The cold climate of Cooma won’t deter the thousands of people expected to descend upon its streets this year to hear some of our country’s best buskers. On Saturday 25 November, the Australian National Busking Championship (ANBC) will be holding its 12th ANBC Grand Final competition in the Snowy Mountains gateway town.
From 10 am the contestants will busk across the town in an effort to garner enough support from the judges to be crowned winners on the Centennial Park stage in the afternoon. Marking the musicians will be former Australian Idol judge, Ian ‘Dicko’ Dickson, rising country pop star, Taylor Moss, and Gympie Muster’s operations manager, Oz Balydon.
Up for grabs is the champion’s title, prize money, and a chance to perform at next year’s Gympie Muster. Dicko expects this year’s event to bring another crop of talent to the scene.
“Street performers are a crucial element of Australia’s musical ecosystem and busking is a fantastic method of honing the performance chops of any wannabe recording star. I’m really looking forward to seeing the quality and diversity of the talent.”

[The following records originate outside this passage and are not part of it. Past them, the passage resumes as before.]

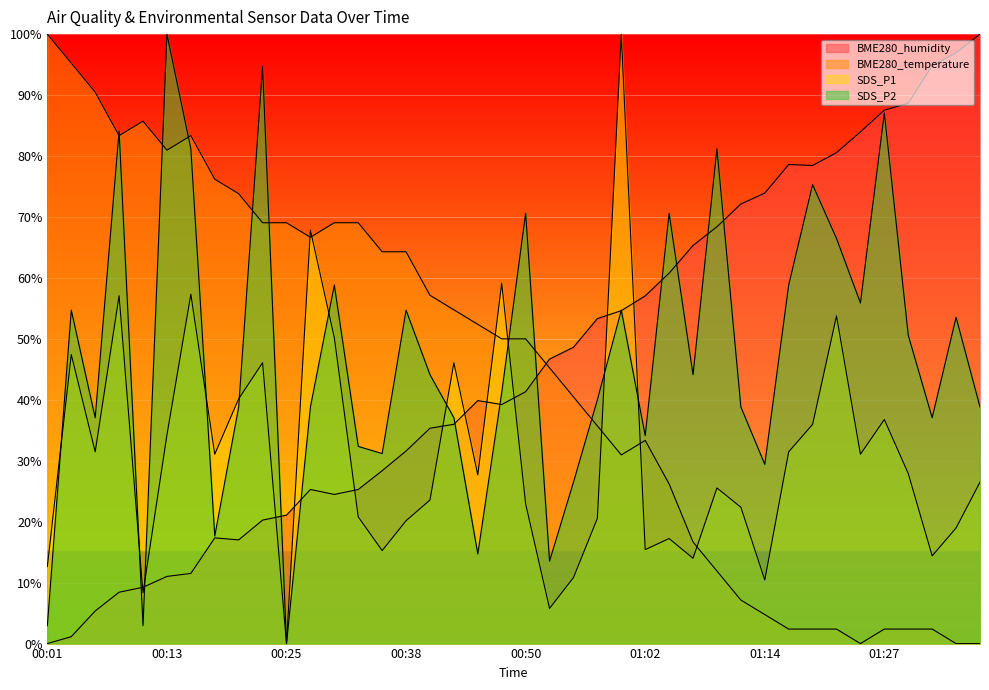

Does the chart display data point markers on the line(s)?

No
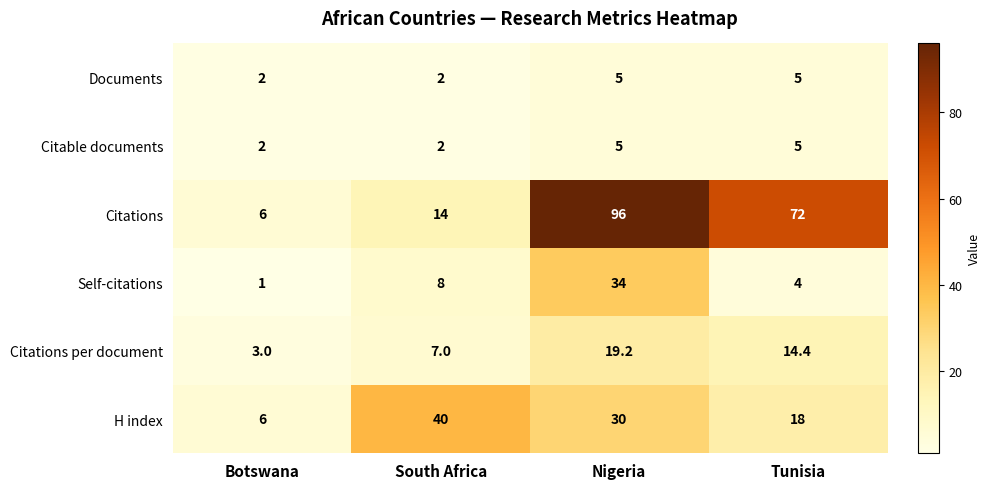

Which series has the largest total across all categories?

Citations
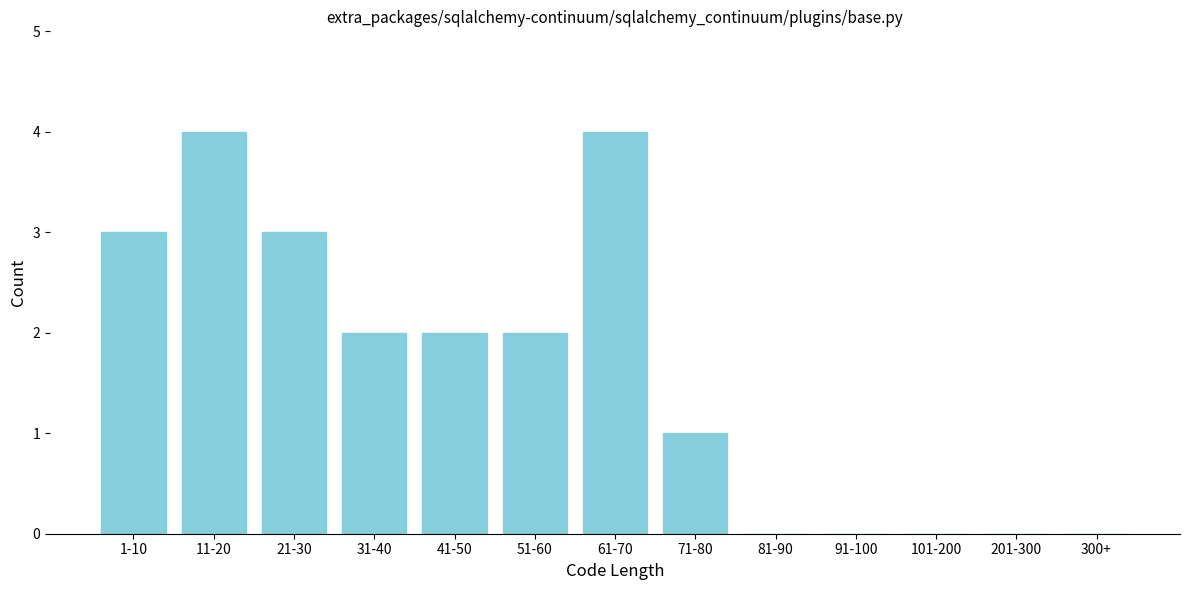

Reading left to right, what are all the values shown in this chart?

1-10=3	11-20=4	21-30=3	31-40=2	41-50=2	51-60=2	61-70=4	71-80=1	81-90=0	91-100=0	101-200=0	201-300=0	300+=0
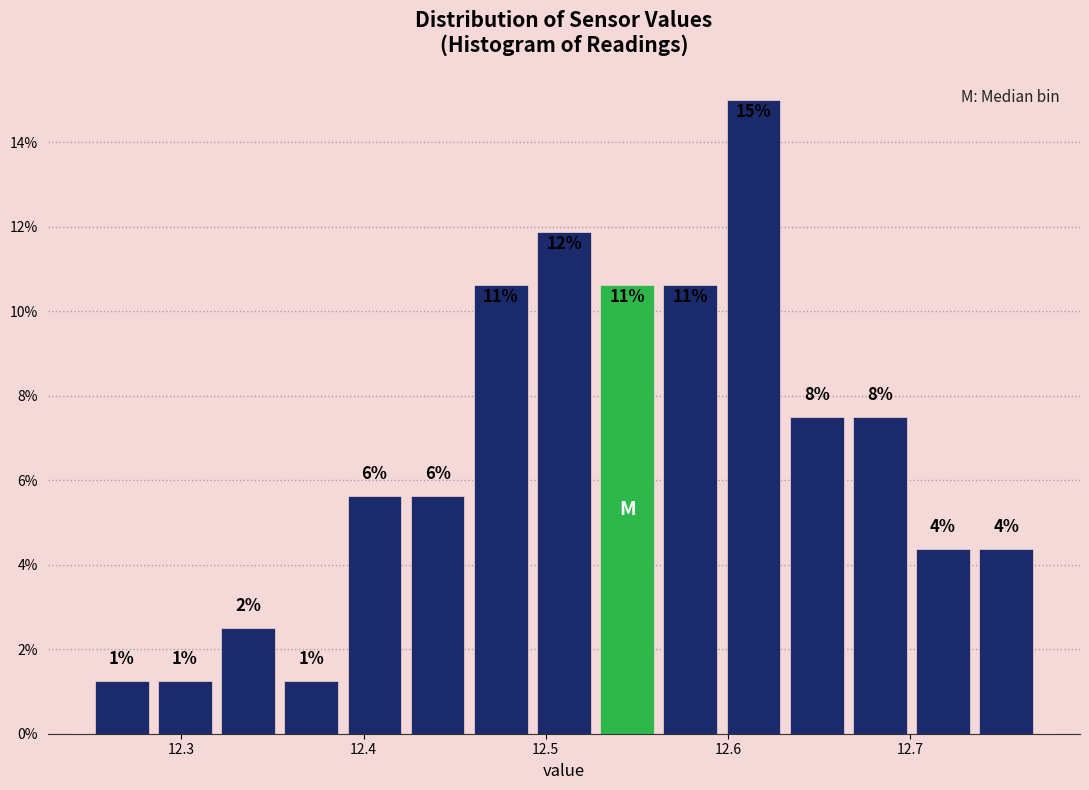

Read against the x-axis, roughly where is the centre of the tallest bar?

12.61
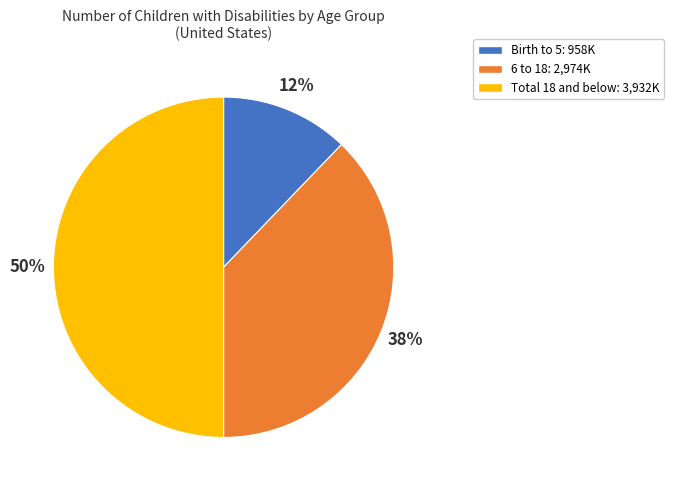

Which slice is the largest?

Total 18 and below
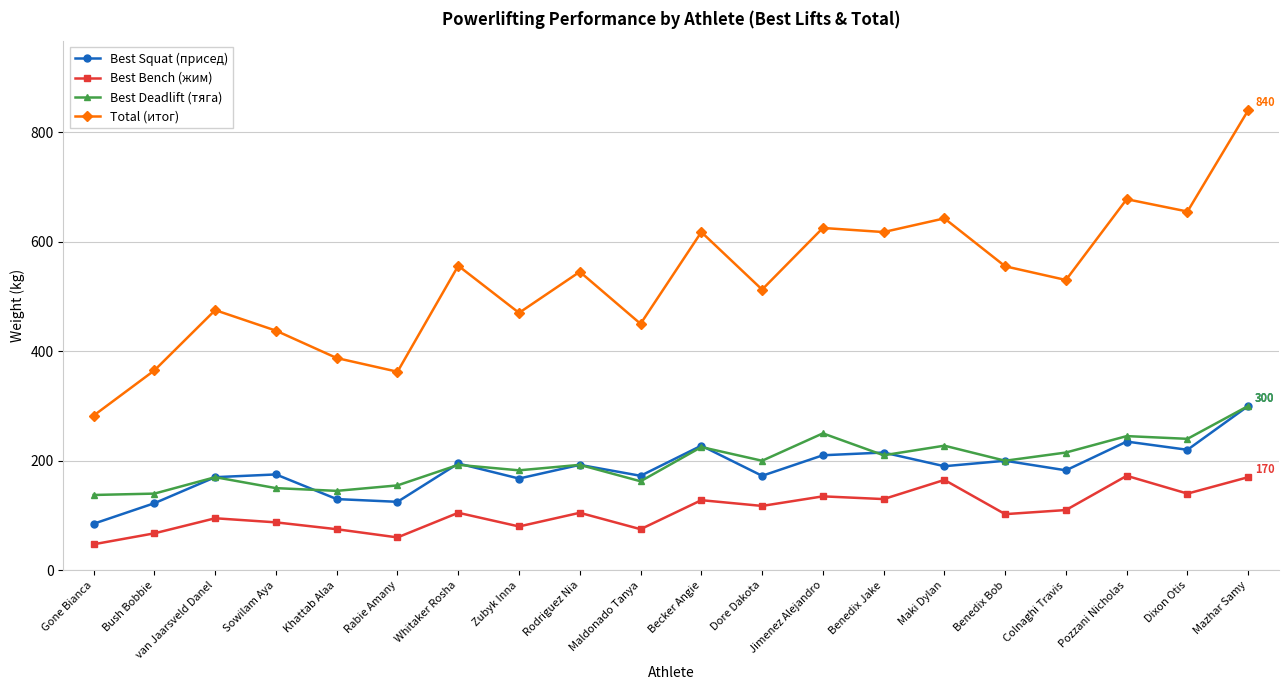

Which series has the largest total across all categories?

Total (итог)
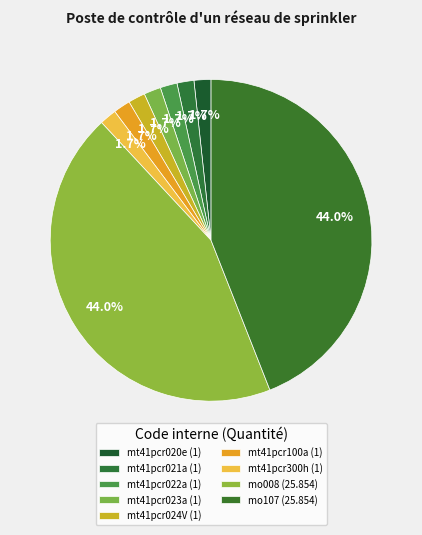

To the nearest percent, what is the average slice percentage?

11%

Kicking off the festival on Friday night (24 November) will be a free-entry Latin Fiesta welcome party at the Alpine Hotel from 6 pm. Along with a band, percussion and samba dancers, headline act Taylor Moss will be performing songs from her new five-track EP The Heartland due to be released next Friday. Taylor is joining her manager Dicko as a judge on the Saturday.
“We are very different people. But we also have an artist/manager relationship and naturally don’t agree on a lot of things,” she said.
“So when we are judging, I dare say that’s going to come out and be very similar. He’ll be bad cop and I’ll be the good cop.”
Taylor began her career with busking at the age of 15, after her dad refused to buy the guitar she asked him for.
“He said to me, ‘We’re gonna buy it for you and you’re not gonna play it. I don’t want to see that money go to waste. You go out there and busk on your $200 guitar, make your money, then buy your own guitar and prove to me that you really want to do this.'”
Over four weekends Taylor pumped out the jams on the streets of her hometown, Noosa, before going out to buy herself a new Cole Clark guitar with the $2000 she made.
“You’re not being paid to do a gig, but you’re trying to win people over into your music. I think busking shows massive courage and it’s super powerful. I take my hat off to anyone that does it,” she said.
Taylor has only driven through Cooma before, but she’s keen to join the festivities and help raise the already growing profile of our nation’s country music.
“Australia is a completely different kettle of fish to the US. I personally think you can’t compare your hometown or people to what they have over in America.
“People say they don’t like country music, but as soon as you put Shania Twain or Kenny Rogers on, you’re all bloody singing along. We live in Australia, there’s a bit of country in all of us.”